▶ Task description:
Look for the line containing "text [150, 1546, 1090, 1577]" in the listing below; from there, output every line exactly, the last one included.

★ ★ ★

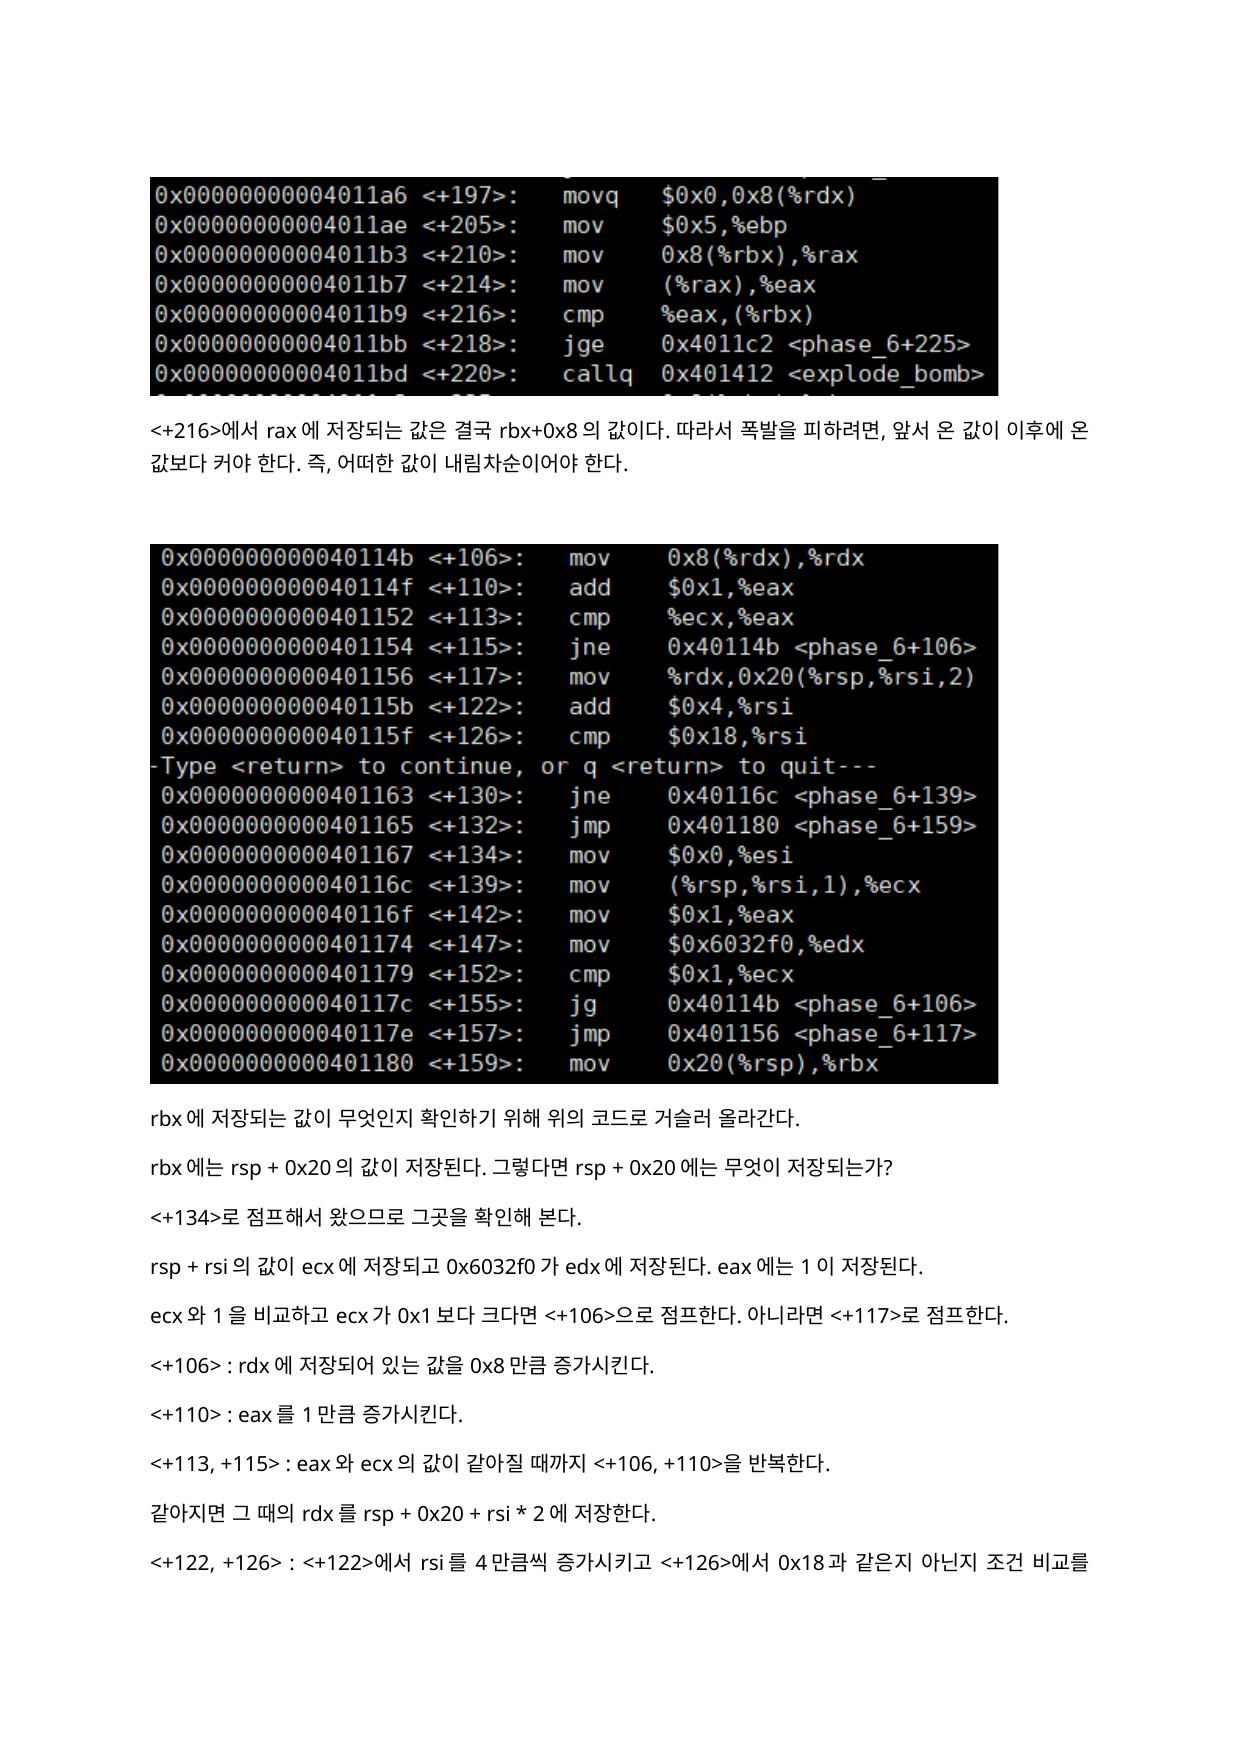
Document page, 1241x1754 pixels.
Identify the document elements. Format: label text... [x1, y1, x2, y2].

text ecx와 1을 비교하고 ecx가 0x1보다 크다면 <+106>으로 점프한다. 아니라면 <+117>로 점프한다. [150, 1299, 1090, 1330]
text <+134>로 점프해서 왔으므로 그곳을 확인해 본다. [150, 1201, 1090, 1231]
text <+110> : eax를 1만큼 증가시킨다. [150, 1398, 1090, 1429]
text rbx에 저장되는 값이 무엇인지 확인하기 위해 위의 코드로 거슬러 올라간다. [150, 1102, 1090, 1132]
text <+113, +115> : eax와 ecx의 값이 같아질 때까지 <+106, +110>을 반복한다. [150, 1448, 1090, 1478]
text rbx에는 rsp + 0x20의 값이 저장된다. 그렇다면 rsp + 0x20에는 무엇이 저장되는가? [150, 1151, 1090, 1182]
text 같아지면 그 때의 rdx를 rsp + 0x20 + rsi * 2에 저장한다. [150, 1497, 1090, 1527]
picture [150, 177, 999, 396]
text <+216>에서 rax에 저장되는 값은 결국 rbx+0x8의 값이다. 따라서 폭발을 피하려면, 앞서 온 값이 이후에 온 값보다 커야 한다. 즉, 어떠한 값이 내림차순이어야 한다. [150, 415, 1090, 478]
text <+106> : rdx에 저장되어 있는 값을 0x8만큼 증가시킨다. [150, 1349, 1090, 1379]
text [150, 1546, 1090, 1577]
picture [150, 544, 999, 1084]
text rsp + rsi의 값이 ecx에 저장되고 0x6032f0가 edx에 저장된다. eax에는 1이 저장된다. [150, 1250, 1090, 1281]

★ ★ ★

▶ Solution for this task:
text [150, 1546, 1090, 1577]
picture [150, 544, 999, 1084]
text rsp + rsi의 값이 ecx에 저장되고 0x6032f0가 edx에 저장된다. eax에는 1이 저장된다. [150, 1250, 1090, 1281]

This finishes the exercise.